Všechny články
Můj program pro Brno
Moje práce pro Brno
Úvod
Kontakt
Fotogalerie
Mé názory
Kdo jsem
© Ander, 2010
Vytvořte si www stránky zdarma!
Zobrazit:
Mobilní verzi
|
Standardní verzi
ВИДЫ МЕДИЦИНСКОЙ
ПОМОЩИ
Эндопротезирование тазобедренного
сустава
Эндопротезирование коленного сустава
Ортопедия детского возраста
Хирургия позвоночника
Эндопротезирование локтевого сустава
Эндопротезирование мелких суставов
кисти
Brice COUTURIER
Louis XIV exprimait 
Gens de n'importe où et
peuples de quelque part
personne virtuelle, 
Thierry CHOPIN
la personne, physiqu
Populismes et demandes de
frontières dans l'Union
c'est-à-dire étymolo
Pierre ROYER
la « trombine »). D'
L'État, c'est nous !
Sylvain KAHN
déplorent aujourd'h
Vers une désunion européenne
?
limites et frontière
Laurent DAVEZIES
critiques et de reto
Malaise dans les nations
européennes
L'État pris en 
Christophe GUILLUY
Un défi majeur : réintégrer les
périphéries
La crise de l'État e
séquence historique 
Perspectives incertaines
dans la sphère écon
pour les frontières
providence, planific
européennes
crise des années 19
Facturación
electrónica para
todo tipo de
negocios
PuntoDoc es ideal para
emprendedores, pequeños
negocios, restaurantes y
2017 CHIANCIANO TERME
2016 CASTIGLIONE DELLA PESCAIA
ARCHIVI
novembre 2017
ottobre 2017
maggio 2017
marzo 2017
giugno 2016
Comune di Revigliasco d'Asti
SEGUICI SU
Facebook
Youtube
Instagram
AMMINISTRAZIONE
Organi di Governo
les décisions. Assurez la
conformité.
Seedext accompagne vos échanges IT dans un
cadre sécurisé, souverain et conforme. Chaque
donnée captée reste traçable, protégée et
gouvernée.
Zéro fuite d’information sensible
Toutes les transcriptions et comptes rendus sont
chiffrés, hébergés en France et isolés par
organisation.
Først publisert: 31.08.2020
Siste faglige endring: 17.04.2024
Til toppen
--
What you should do: Using the listing above, print every entry exactly.

Solution to the exercise:
Všechny články
Můj program pro Brno
Moje práce pro Brno
Úvod
Kontakt
Fotogalerie
Mé názory
Kdo jsem
© Ander, 2010
Vytvořte si www stránky zdarma!
Zobrazit:
Mobilní verzi
|
Standardní verzi
ВИДЫ МЕДИЦИНСКОЙ
ПОМОЩИ
Эндопротезирование тазобедренного
сустава
Эндопротезирование коленного сустава
Ортопедия детского возраста
Хирургия позвоночника
Эндопротезирование локтевого сустава
Эндопротезирование мелких суставов
кисти
Brice COUTURIER
Louis XIV exprimait 
Gens de n'importe où et
peuples de quelque part
personne virtuelle, 
Thierry CHOPIN
la personne, physiqu
Populismes et demandes de
frontières dans l'Union
c'est-à-dire étymolo
Pierre ROYER
la « trombine »). D'
L'État, c'est nous !
Sylvain KAHN
déplorent aujourd'h
Vers une désunion européenne
?
limites et frontière
Laurent DAVEZIES
critiques et de reto
Malaise dans les nations
européennes
L'État pris en 
Christophe GUILLUY
Un défi majeur : réintégrer les
périphéries
La crise de l'État e
séquence historique 
Perspectives incertaines
dans la sphère écon
pour les frontières
providence, planific
européennes
crise des années 19
Facturación
electrónica para
todo tipo de
negocios
PuntoDoc es ideal para
emprendedores, pequeños
negocios, restaurantes y
2017 CHIANCIANO TERME
2016 CASTIGLIONE DELLA PESCAIA
ARCHIVI
novembre 2017
ottobre 2017
maggio 2017
marzo 2017
giugno 2016
Comune di Revigliasco d'Asti
SEGUICI SU
Facebook
Youtube
Instagram
AMMINISTRAZIONE
Organi di Governo
les décisions. Assurez la
conformité.
Seedext accompagne vos échanges IT dans un
cadre sécurisé, souverain et conforme. Chaque
donnée captée reste traçable, protégée et
gouvernée.
Zéro fuite d’information sensible
Toutes les transcriptions et comptes rendus sont
chiffrés, hébergés en France et isolés par
organisation.
Først publisert: 31.08.2020
Siste faglige endring: 17.04.2024
Til toppen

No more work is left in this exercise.